While margins have gone up, as I just mentioned a second ago, so as CapEx requirements as well. So — and not all of our customers necessarily want to go along on contracts. That’s the other thing. So where we are is, especially where margins are today, we have the ability to put some term on the book to go ahead and lock in some margin, which will give us some cover and dry powder to continue the fleet expansion, which is underway.

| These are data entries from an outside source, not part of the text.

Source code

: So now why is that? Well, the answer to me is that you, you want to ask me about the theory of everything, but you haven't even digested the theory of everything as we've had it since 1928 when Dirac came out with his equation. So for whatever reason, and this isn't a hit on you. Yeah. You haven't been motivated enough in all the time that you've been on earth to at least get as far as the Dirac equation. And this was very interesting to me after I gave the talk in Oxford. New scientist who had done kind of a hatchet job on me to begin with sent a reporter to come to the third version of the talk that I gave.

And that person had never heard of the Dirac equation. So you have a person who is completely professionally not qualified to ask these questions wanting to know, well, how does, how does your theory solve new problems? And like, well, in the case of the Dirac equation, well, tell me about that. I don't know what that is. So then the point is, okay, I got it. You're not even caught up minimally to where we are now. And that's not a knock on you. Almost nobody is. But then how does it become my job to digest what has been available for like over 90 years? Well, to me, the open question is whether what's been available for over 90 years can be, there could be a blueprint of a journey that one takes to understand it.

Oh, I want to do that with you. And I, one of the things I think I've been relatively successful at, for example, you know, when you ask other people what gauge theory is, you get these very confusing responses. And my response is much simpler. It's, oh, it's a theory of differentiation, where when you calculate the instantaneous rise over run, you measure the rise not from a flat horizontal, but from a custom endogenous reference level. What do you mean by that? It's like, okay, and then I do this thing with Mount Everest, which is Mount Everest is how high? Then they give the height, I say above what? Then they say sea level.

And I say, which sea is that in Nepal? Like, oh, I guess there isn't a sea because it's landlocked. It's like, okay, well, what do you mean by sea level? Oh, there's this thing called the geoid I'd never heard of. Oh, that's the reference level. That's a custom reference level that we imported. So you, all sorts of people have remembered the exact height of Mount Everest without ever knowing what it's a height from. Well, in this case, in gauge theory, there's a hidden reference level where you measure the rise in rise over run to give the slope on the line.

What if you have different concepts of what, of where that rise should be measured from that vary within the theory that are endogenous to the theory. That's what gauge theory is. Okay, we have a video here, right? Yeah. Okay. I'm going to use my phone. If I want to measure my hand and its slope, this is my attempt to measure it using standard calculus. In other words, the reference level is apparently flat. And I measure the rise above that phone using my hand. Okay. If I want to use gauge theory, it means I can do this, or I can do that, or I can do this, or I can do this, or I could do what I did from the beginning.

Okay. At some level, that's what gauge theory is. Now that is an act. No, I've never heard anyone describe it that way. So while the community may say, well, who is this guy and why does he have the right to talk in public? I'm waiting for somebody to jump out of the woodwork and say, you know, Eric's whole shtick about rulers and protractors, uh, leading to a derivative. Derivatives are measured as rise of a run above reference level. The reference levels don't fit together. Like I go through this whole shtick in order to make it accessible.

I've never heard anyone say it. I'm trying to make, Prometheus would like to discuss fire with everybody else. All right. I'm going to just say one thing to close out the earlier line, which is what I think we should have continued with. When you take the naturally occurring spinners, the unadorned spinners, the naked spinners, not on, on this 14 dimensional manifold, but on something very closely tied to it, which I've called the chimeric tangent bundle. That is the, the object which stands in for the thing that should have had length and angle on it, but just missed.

So what you said is right. Where we are is we’re not going to go and lock up all of our rigs. We want to take a balanced portfolio approach. We think that makes sense for where we are. We don’t want to have everything rolling over in December of 2023. For example, we want to stagger the expiration of our contracts. And we’re going to look at it as a portfolio. But certainly, I would expect as we round out this year, as we begin to have serious conversations with customers around their needs next year, there’s probably going to be a few more opportunities for us to continue to take some term, especially around these incremental rigs that we’re looking to bring out over the next 12 to 15 months.

Jeff Robertson

Does the tightness in the market with — for the 300 series pipelines or spec rigs, does that allow you to push back against somebody who would say, okay, I want a longer-term contracts, and you say, look, if you don’t take it, there’s plenty of people who want these rigs. So you’ve got more leverage, I guess, in those discussions? Is that [indiscernible]?

Anthony Gallegos

Yes. Certainly, the relationship today and the dynamics is different than it’s been for 6 or 8 years. And with the increasing and evolving need of our customers, both current and prospective, and the very limited supply of that class of rig, not only are we able to receive or secure better dayrates but better contract provisions. There’s a lot of things that get buried in contracts, reimbursable costs, things like that, that we don’t necessarily talk about on these calls. But it’s also one of the contributors to the better margin per day that ourselves and others are able to report. Do you want to add anything, Phil?

Philip Choyce

Yes. I think our willingness to sign a longer-term contract, if you look at our backlog today, that goes into next year, it’s just a couple of rigs really. There’s 3 rigs that actually have backlogs digging in the next year, 2 of them are 300 series rigs, 1 is a 200 series rig. And if you just look at the margin in those rigs on the high end, on the 300, those rigs are going to generate $17,000 a day margins for us, which is, I mean, that’s something we’ll — that’s an interesting term contract for us because it’s going to reward us for the — what we see as an improving pricing environment.

Obviously, operators want to lock in a lower rate as they can. So that’s the dynamic, the push and pull between our willingness to sign a contract today and are — and the operator. It’s really — are they willing to compensate us because there’s — the market’s tighter, it’s getting tighter. Pricing is improving. And so we need to — when we’re signing a longer-term contract, we need to get that in that term contract or it’s going to be hard for us to look at it.

Operator

This concludes our question-and-answer session. I would like to turn the conference back over to Anthony Gallegos for any closing remarks.

Anthony Gallegos

Okay, Betsy. We appreciate that. I want to say to everyone, I really appreciate everybody taking the time to dial in this morning. Just want to end on a quick safety moment. I want to remind everybody that kids are starting to go back to school. Over the summer here, we’ve gotten — probably all have gotten out of the habit of paying attention to school zones and on highways and things like that. So I just want to remind everybody here over the next week or two, the kids will be returning to school. So let’s watch out for them.

Hope everyone has a good, safe end of their summer. Again, thank you, everybody. We’ll end the call.

Operator

The conference has now concluded. Thank you for attending today’s presentation. You may now disconnect.